Selected as one of 30 companies competing for a chance to win $50,000 and the coveted Disrupt Cup, Gem’s full-stack API now provides developers with a complete solution that eliminates the pain of building Bitcoin security infrastructure into their apps.

Founded by Bitcoin thought leader, open-source contributor, and community organizer Micah Winkelspecht, Gem offers a simple, yet powerful platform for securing Bitcoin and other digital currencies.  The importance of protecting Bitcoin balances and transactions is now mandatory and necessary.

“The major issue plaguing the digital currency community is security, and our goal is to dismantle fear surrounding digital currency and educate mainstream consumers on how they can maintain their currencies and other electronic assets with better security and ease-of-use,” said Winkelspecht, CEO and Founder of Gem. “TechCrunch Disrupt was the ideal forum to introduce our powerful infrastructure and key-management capabilities to technology’s key players and enthusiasts.”

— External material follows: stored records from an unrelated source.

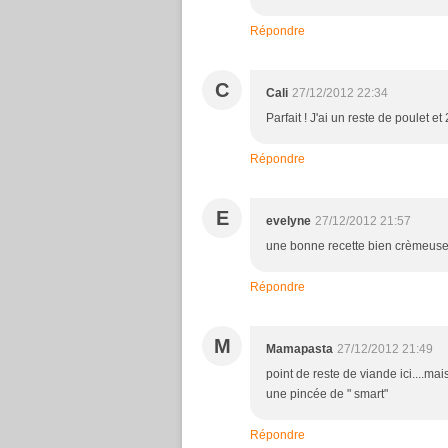
Répondre
C
Cali
27/12/2012 22:34
Parfait ! J'ai un reste de poulet et 
Répondre
E
evelyne
27/12/2012 21:57
une bonne recette bien crèmeuse
Répondre
M
Mamapasta
27/12/2012 21:49
point de reste de viande ici....ma
une pincée de " smart"
Répondre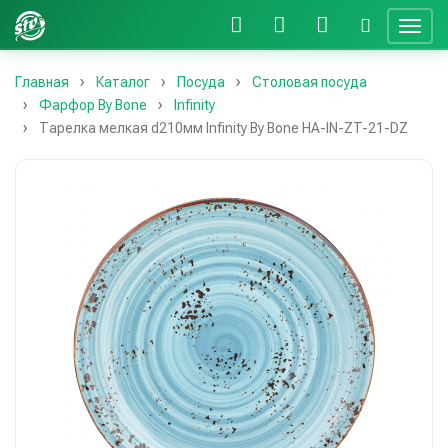
Главная
Каталог
Посуда
Столовая посуда
Фарфор By Bone
Infinity
Тарелка мелкая d210мм Infinity By Bone HA-IN-ZT-21-DZ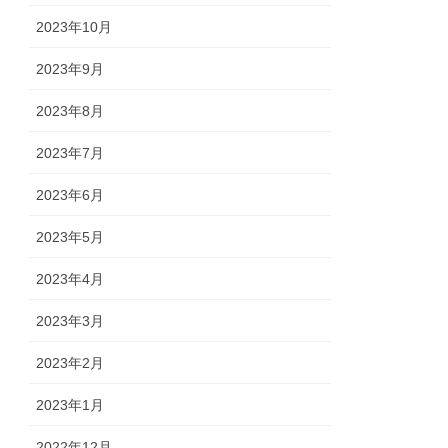
2023年10月
2023年9月
2023年8月
2023年7月
2023年6月
2023年5月
2023年4月
2023年3月
2023年2月
2023年1月
2022年12月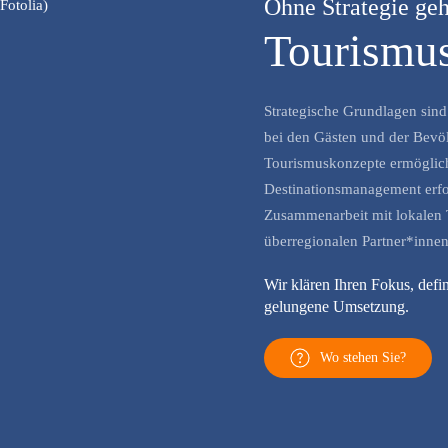
Ohne Strategie geh
Tourismu
Strategische Grundlagen sind 
bei den Gästen und der Bevöl
Tourismuskonzepte ermöglich
Destinationsmanagement erfo
Zusammenarbeit mit lokalen
überregionalen Partner*innen
Wir klären Ihren Fokus, def
gelungene Umsetzung.
Wo stehen Sie?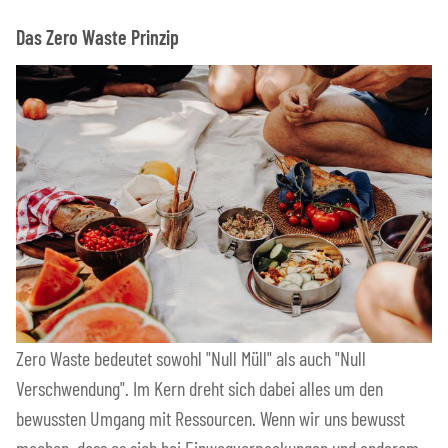
Das Zero Waste Prinzip
Zero Waste bedeutet sowohl "Null Müll" als auch "Null
Verschwendung". Im Kern dreht sich dabei alles um den
bewussten Umgang mit Ressourcen. Wenn wir uns bewusst
machen, dass es sich bei Einwegverpackungen und anderem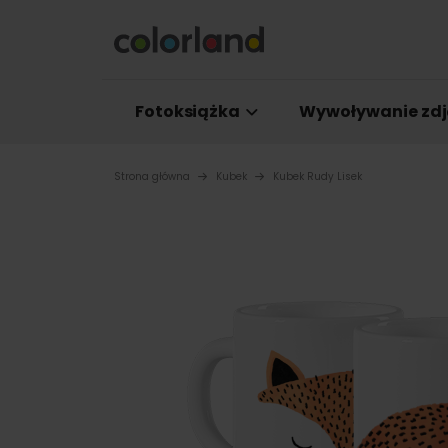
Fotoksiążka
Wywoływanie zdj
Strona główna
Kubek
Kubek Rudy Lisek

Some key components include:

Two-of-three multi-signature key technology

Multi-factor device authentication

Real-time bank level fraud and identification monitoring

Cold Storage offline key backup

Redundant architecture with military-grade encryption

The role of Gem is to make developers’ lives easier by enabling them to integrate secure Bitcoin infrastructure into their apps in just minutes. Built using technology that eliminates any single point of failure, Gem’s use of multi-signature technology means that the end customers (not Gem) is in control of their funds, unlike typical demand accounts with financial institutions, where the security of their funds lies completely in the hands of the institution.

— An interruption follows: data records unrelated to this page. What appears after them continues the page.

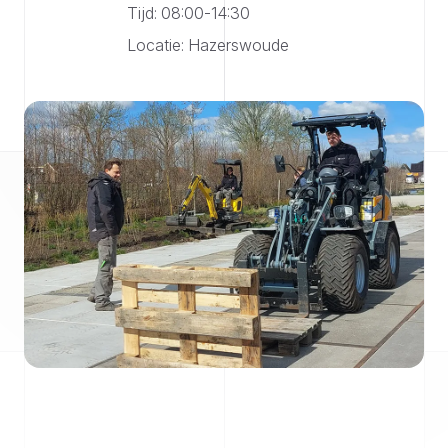
Tijd: 08:00-14:30
Locatie: Hazerswoude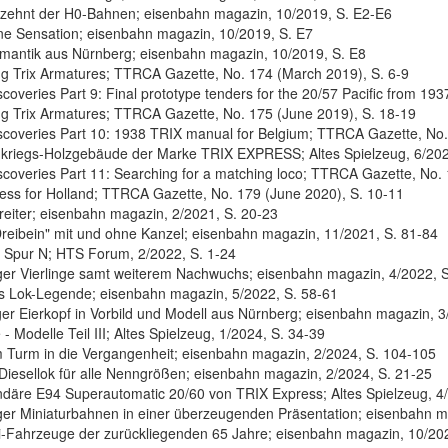
zehnt der H0-Bahnen; eisenbahn magazin, 10/2019, S. E2-E6
ine Sensation; eisenbahn magazin, 10/2019, S. E7
antik aus Nürnberg; eisenbahn magazin, 10/2019, S. E8
g Trix Armatures; TTRCA Gazette, No. 174 (March 2019), S. 6-9
scoveries Part 9: Final prototype tenders for the 20/57 Pacific from 1
g Trix Armatures; TTRCA Gazette, No. 175 (June 2019), S. 18-19
scoveries Part 10: 1938 TRIX manual for Belgium; TTRCA Gazette, No
kriegs-Holzgebäude der Marke TRIX EXPRESS; Altes Spielzeug, 6/202
scoveries Part 11: Searching for a matching loco; TTRCA Gazette, No.
ress for Holland; TTRCA Gazette, No. 179 (June 2020), S. 10-11
rreiter; eisenbahn magazin, 2/2021, S. 20-23
Dreibein" mit und ohne Kanzel; eisenbahn magazin, 11/2021, S. 81-84
r Spur N; HTS Forum, 2/2022, S. 1-24
er Vierlinge samt weiterem Nachwuchs; eisenbahn magazin, 4/2022, S
 Lok-Legende; eisenbahn magazin, 5/2022, S. 58-61
ger Eierkopf in Vorbild und Modell aus Nürnberg; eisenbahn magazin, 3
- Modelle Teil III; Altes Spielzeug, 1/2024, S. 34-39
m Turm in die Vergangenheit; eisenbahn magazin, 2/2024, S. 104-105
 Diesellok für alle Nenngrößen; eisenbahn magazin, 2/2024, S. 21-25
ndäre E94 Superautomatic 20/60 von TRIX Express; Altes Spielzeug, 4
er Miniaturbahnen in einer überzeugenden Präsentation; eisenbahn m
i-Fahrzeuge der zurückliegenden 65 Jahre; eisenbahn magazin, 10/20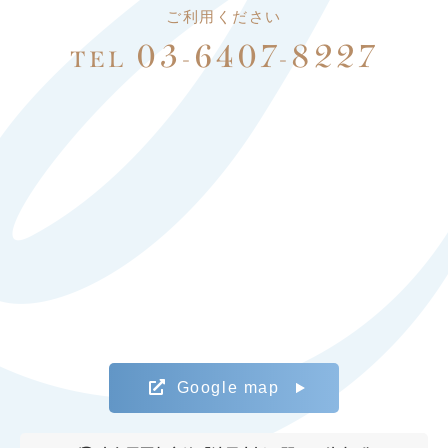
ご利用ください
03-6407-8227
TEL
Google map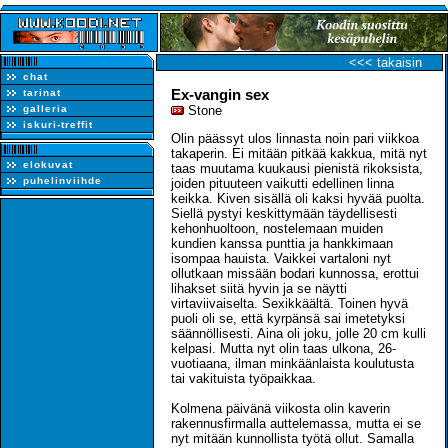
<<< takaisin
chat
Ex-vangin sex
tarinat
galleria
Stone
iskuri-treffit
Olin päässyt ulos linnasta noin pari viikkoa
takaperin. Ei mitään pitkää kakkua, mitä nyt
elokuvat
taas muutama kuukausi pienistä rikoksista,
puhelinviihde
joiden pituuteen vaikutti edellinen linna
keikka. Kiven sisällä oli kaksi hyvää puolta.
Siellä pystyi keskittymään täydellisesti
kehonhuoltoon, nostelemaan muiden
kundien kanssa punttia ja hankkimaan
isompaa hauista. Vaikkei vartaloni nyt
ollutkaan missään bodari kunnossa, erottui
lihakset siitä hyvin ja se näytti
virtaviivaiselta. Sexikkäältä. Toinen hyvä
puoli oli se, että kyrpänsä sai imetetyksi
säännöllisesti. Aina oli joku, jolle 20 cm kulli
kelpasi. Mutta nyt olin taas ulkona, 26-
vuotiaana, ilman minkäänlaista koulutusta
tai vakituista työpaikkaa.
Kolmena päivänä viikosta olin kaverin
rakennusfirmalla auttelemassa, mutta ei se
nyt mitään kunnollista työtä ollut. Samalla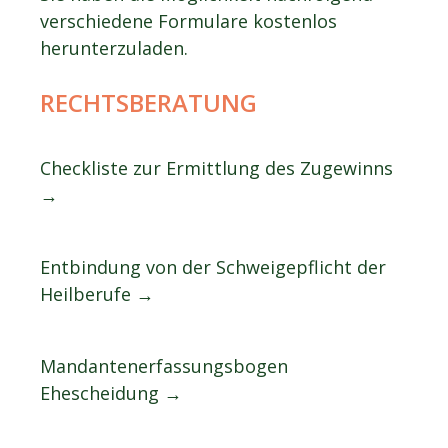
verschiedene Formulare kostenlos
herunterzuladen.
RECHTSBERATUNG
Checkliste zur Ermittlung des Zugewinns
→
Entbindung von der Schweigepflicht der
Heilberufe →
Mandantenerfassungsbogen
Ehescheidung →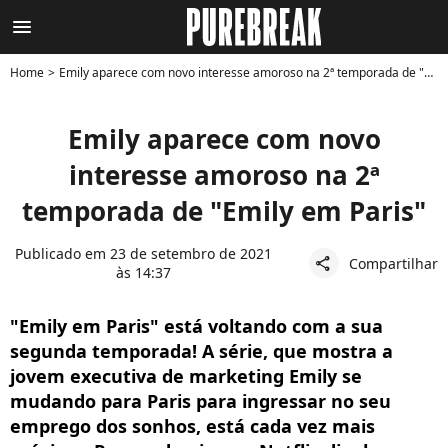
menu
Home
Emily aparece com novo interesse amoroso na 2ª temporada de "Emily em Paris"
Emily aparece com novo
interesse amoroso na 2ª
temporada de "Emily em Paris"
Publicado em 23 de setembro de 2021
Compartilhar
share
às 14:37
"Emily em Paris" está voltando com a sua
segunda temporada! A série, que mostra a
jovem executiva de marketing Emily se
mudando para Paris para ingressar no seu
emprego dos sonhos, está cada vez mais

“Traditional banking and payment technologies performed a valuable function in society, but they are outdated and cannot keep up with present day threats. The latest credit card hacks against Home Depot and Target are painful reminders of that,” said Ken Miller, COO at Gem and former VP of Risk Management at PayPal, referring to a string of recent data breaches that have resulted in thousands of credit card numbers purportedly stolen from the major retailers.

And while Bitcoin appears to hold a tremendous amount of promise for replacing these systems, the uptick in mainstream user adoption has not yet matched the fervor of the core Bitcoin community. Gem believes this is due to a lack of high quality apps that deliver both a great user experience and an assurance of security to the mainstream consumer.

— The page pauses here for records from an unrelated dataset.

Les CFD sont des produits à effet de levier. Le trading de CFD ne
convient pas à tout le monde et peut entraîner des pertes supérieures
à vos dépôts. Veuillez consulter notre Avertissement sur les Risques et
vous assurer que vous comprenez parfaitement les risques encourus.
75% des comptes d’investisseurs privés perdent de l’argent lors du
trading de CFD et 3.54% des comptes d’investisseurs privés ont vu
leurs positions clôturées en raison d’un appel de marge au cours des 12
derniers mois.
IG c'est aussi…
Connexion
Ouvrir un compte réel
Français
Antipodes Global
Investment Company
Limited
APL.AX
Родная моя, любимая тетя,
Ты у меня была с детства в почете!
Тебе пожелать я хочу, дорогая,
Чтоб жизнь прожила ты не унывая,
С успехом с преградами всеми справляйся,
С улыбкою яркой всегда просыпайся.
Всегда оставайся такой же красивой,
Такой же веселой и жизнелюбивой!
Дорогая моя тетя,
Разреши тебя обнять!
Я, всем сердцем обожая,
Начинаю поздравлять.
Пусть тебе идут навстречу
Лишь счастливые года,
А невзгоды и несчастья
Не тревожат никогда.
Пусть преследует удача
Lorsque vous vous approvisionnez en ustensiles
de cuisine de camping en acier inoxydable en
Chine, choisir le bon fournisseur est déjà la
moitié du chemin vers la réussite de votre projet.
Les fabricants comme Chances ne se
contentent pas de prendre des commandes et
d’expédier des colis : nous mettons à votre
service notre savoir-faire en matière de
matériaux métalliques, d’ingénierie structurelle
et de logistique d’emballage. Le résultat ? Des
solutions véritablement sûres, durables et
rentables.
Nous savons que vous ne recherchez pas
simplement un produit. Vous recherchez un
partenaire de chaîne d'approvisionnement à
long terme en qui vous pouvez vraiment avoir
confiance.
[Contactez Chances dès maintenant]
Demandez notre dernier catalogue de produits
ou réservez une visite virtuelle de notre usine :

“Right now if you want to build an app that uses Bitcoin, you not only have to build an amazing product, but you also have to be an expert in cryptography, security and the underlying Bitcoin protocols. With Gem, developers can build their entire stack on our platform with less than ten lines of code so they can focus on building product, not infrastructure,” said Winkelspecht. “We built our platform for developers who share our mission of empowering individuals to take control of their own assets, and we believe people shouldn’t have to sacrifice convenience for security.”

Alight! That’s it for this update folks!

Hope you have a great day. Bye guys!